Huellas del actor en peligro comenzó como uno de mis ocasionales acercamientos al país de mi madre, en el que viví el bachillerato en un liceo francés y donde tuve mis primeras experiencias importantes en casi todo, y terminó con el alejamiento que, como una suerte de maldición, ha seguido hasta la fecha a cada intento, y eso pese a contar en Colombia con algunos de mis mejores amigos. Hacia la mitad del libro apareció y se impuso -sí, esas cosas ocurren pese a lo que digan los literatos cientifistas- el personaje de un periodista cuyo modelo había aterrizado en Madrid, como otros periodistas y jueces honrados en aquellos años, perseguido muy de cerca por una mafia que pretendía matarle por sus informaciones sobre ella. En esa época los que se atrevían a escribir sobre ello eran todavía menos que ahora.

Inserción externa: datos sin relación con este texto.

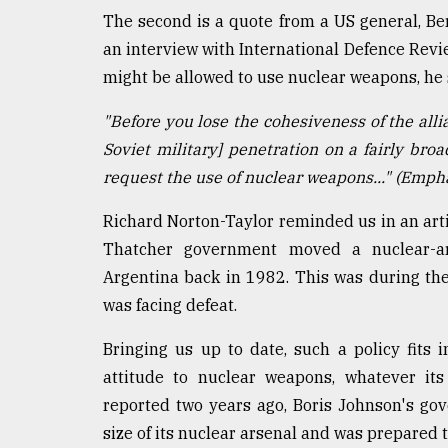
The second is a quote from a US general, B
an interview with International Defence Revi
might be allowed to use nuclear weapons, he 
"Before you lose the cohesiveness of the allia
Soviet military] penetration on a fairly broa
request the use of nuclear weapons..." (Emphas
Richard Norton-Taylor reminded us in an artic
Thatcher government moved a nuclear-ar
Argentina back in 1982. This was during the
was facing defeat.
Bringing us up to date, such a policy fits 
attitude to nuclear weapons, whatever it
reported two years ago, Boris Johnson's go
size of its nuclear arsenal and was prepared 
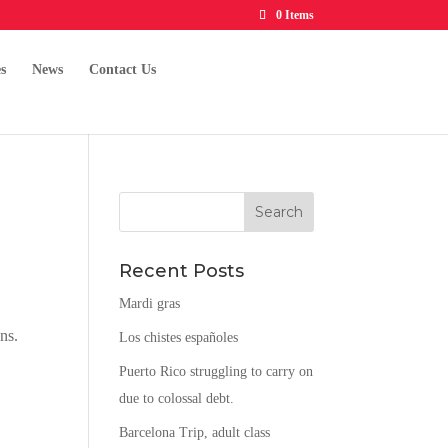
0 Items
s
News
Contact Us
Recent Posts
Mardi gras
ns.
Los chistes españoles
Puerto Rico struggling to carry on
due to colossal debt.
Barcelona Trip, adult class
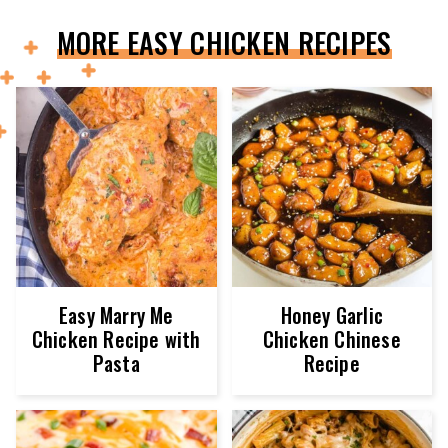
MORE EASY CHICKEN RECIPES
Easy Marry Me
Honey Garlic
Chicken Recipe with
Chicken Chinese
Pasta
Recipe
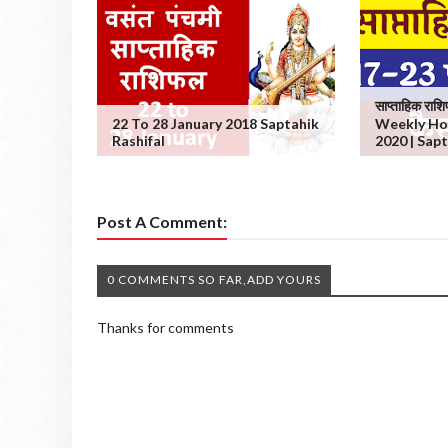
साप्ताहिक रा
22 To 28 January 2018 Saptahik
Weekly Ho
Rashifal
2020 | Sapt
Post A Comment:
0 COMMENTS SO FAR,ADD YOURS
Thanks for comments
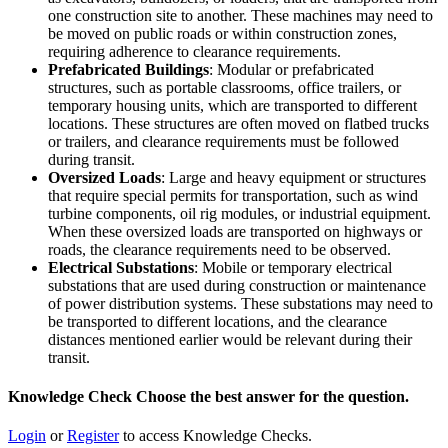
one construction site to another. These machines may need to
be moved on public roads or within construction zones,
requiring adherence to clearance requirements.
Prefabricated Buildings
: Modular or prefabricated
structures, such as portable classrooms, office trailers, or
temporary housing units, which are transported to different
locations. These structures are often moved on flatbed trucks
or trailers, and clearance requirements must be followed
during transit.
Oversized Loads
: Large and heavy equipment or structures
that require special permits for transportation, such as wind
turbine components, oil rig modules, or industrial equipment.
When these oversized loads are transported on highways or
roads, the clearance requirements need to be observed.
Electrical Substations
: Mobile or temporary electrical
substations that are used during construction or maintenance
of power distribution systems. These substations may need to
be transported to different locations, and the clearance
distances mentioned earlier would be relevant during their
transit.
Knowledge Check
Choose the
best
answer for the question.
Login
or
Register
to access Knowledge Checks.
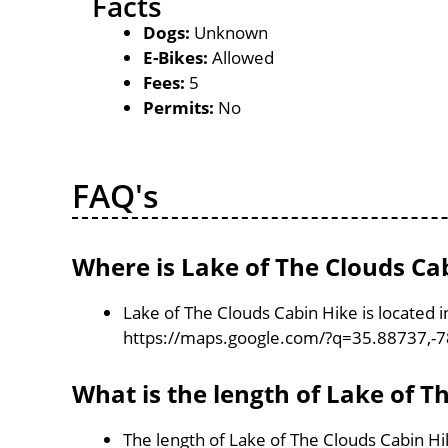
Facts
Dogs:
Unknown
E-Bikes:
Allowed
Fees:
5
Permits:
No
FAQ's
Where is Lake of The Clouds Ca
Lake of The Clouds Cabin Hike is located 
https://maps.google.com/?q=35.88737,-
What is the length of Lake of T
The length of Lake of The Clouds Cabin Hi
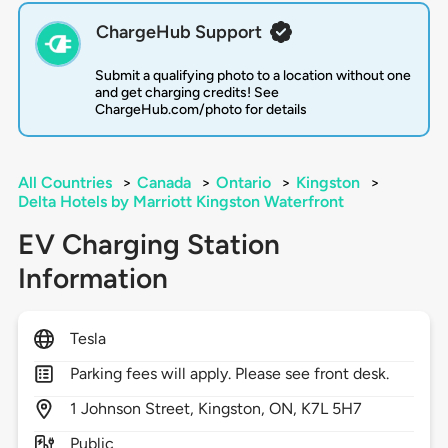
ChargeHub Support
Submit a qualifying photo to a location without one
and get charging credits! See
ChargeHub.com/photo for details
All Countries
>
Canada
>
Ontario
>
Kingston
>
Delta Hotels by Marriott Kingston Waterfront
EV Charging Station
Information
Tesla
Parking fees will apply. Please see front desk.
1
Johnson Street,
Kingston,
ON,
K7L 5H7
Public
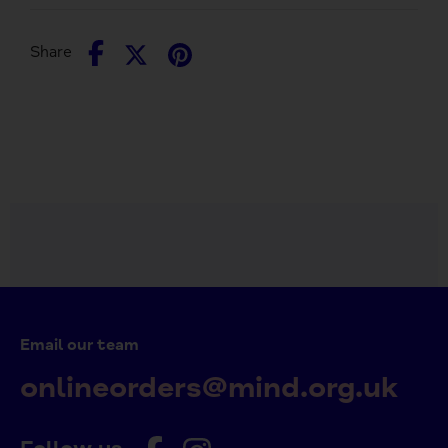
Share
Share
Pin
Share
on
on
it
Facebook
Twitter
Email our team
onlineorders@mind.org.uk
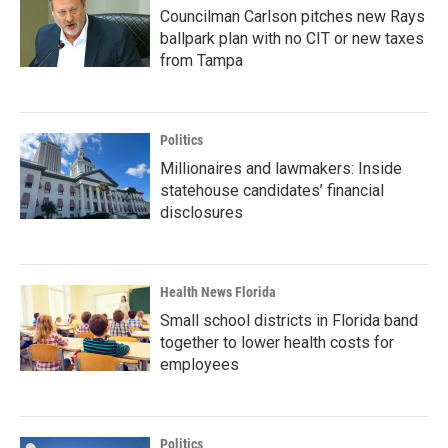
Councilman Carlson pitches new Rays
ballpark plan with no CIT or new taxes
from Tampa
Politics
Millionaires and lawmakers: Inside
statehouse candidates’ financial
disclosures
Health News Florida
Small school districts in Florida band
together to lower health costs for
employees
Politics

No había pasado mucho tiempo desde la publicación de la edición colombiana del libro cuando alguien que nunca se supo atentó contra mi hermano, abogado, y durante semanas me pregunté no sin angustia si mi libro no habría tenido algo que ver. La experiencia de mi hermano la contaría años después en «Yo soy mayor que mi padre», un libro que conoció un éxito notable y todavía dura. Vista la dureza de la historia, y a que por convenciones editoriales había sido publicado en una colección «para chicos» –lo cuenta un chico de doce años–, el primer sorprendido fui yo.

Al periodista real que inspiró al del la novela no le gustaron nada éste y su peripecia -algo por lo demás comprensible-, y así me lo hizo saber una madrugada en Madrid.

Fragmento

Llevamos ya un mes en Santiago, aunque parezcan cinco. O quince, no sé. Esa vaguedad del tiempo, que disuelve también el futuro, forma parte de la inquietud que me ha ido creciendo desde que llegamos. Una vaga impresión de que nada hay seguro, de que andamos por el borde, de que algo puede ocurrir en cualquier momento.

Por eso escribo ahora, para conjurar el vago malestar que me fue aumentando hasta ayer. Anoche, la noche del juego con Mónica Mallarino que he contado antes, encontré que escribir esa página me calmaba como a un niño calma un baño caliente antes de dormir. Lo hice sin pausa, me desperté fresco y bien, con ese descanso que produce haber soñado mucho, y con la idea fija de seguir escribiendo. ¿Por qué no? Yo no soy un escritor, son un actor, pero un actor en paro (sonrío), a la espera en una finca a tres mil metros de altura de que se ponga en marcha una película que no se pone en marcha.

Hace un mes que esperamos. Un mes. Y aunque podría denunciar mi contrato –Ken, mi agente, no cesa de pedirme por telegrama autorización para hacerlo-, no quiero. Pese a todo me sigue interesando el personaje de Christian Lebot, un pintor francés que a comienzos de siglo lo dejó todo y se marchó. Me hago cargo de que el retraso no es culpa de Borzehec, que al fin de cuentas es el que pierde el dinero, sino de unos permisos para sacar las cámaras de la aduana que no terminan de entregarnos… No, no estaría bien marcharse.

No se puede decir, pues, que haya decidido escribir –escribir, qué pretencioso suena-, sino que voy a hacerlo para matar el rato y, tal vez, para evitar o al menos retrasar la locura. Eso también suena pretencioso pero no sé decirlo de otra forma. Quizá sea cierto, aunque no me lo parezca en esta mañana de aire fresco. Una india sonriente con las trenzas perfectas me acaba de traer un jugo de lulo, al que me he aficionado desde que llegué, y a lo lejos, frente a mi ventana, pasan los caballos. Me siento mucho mejor.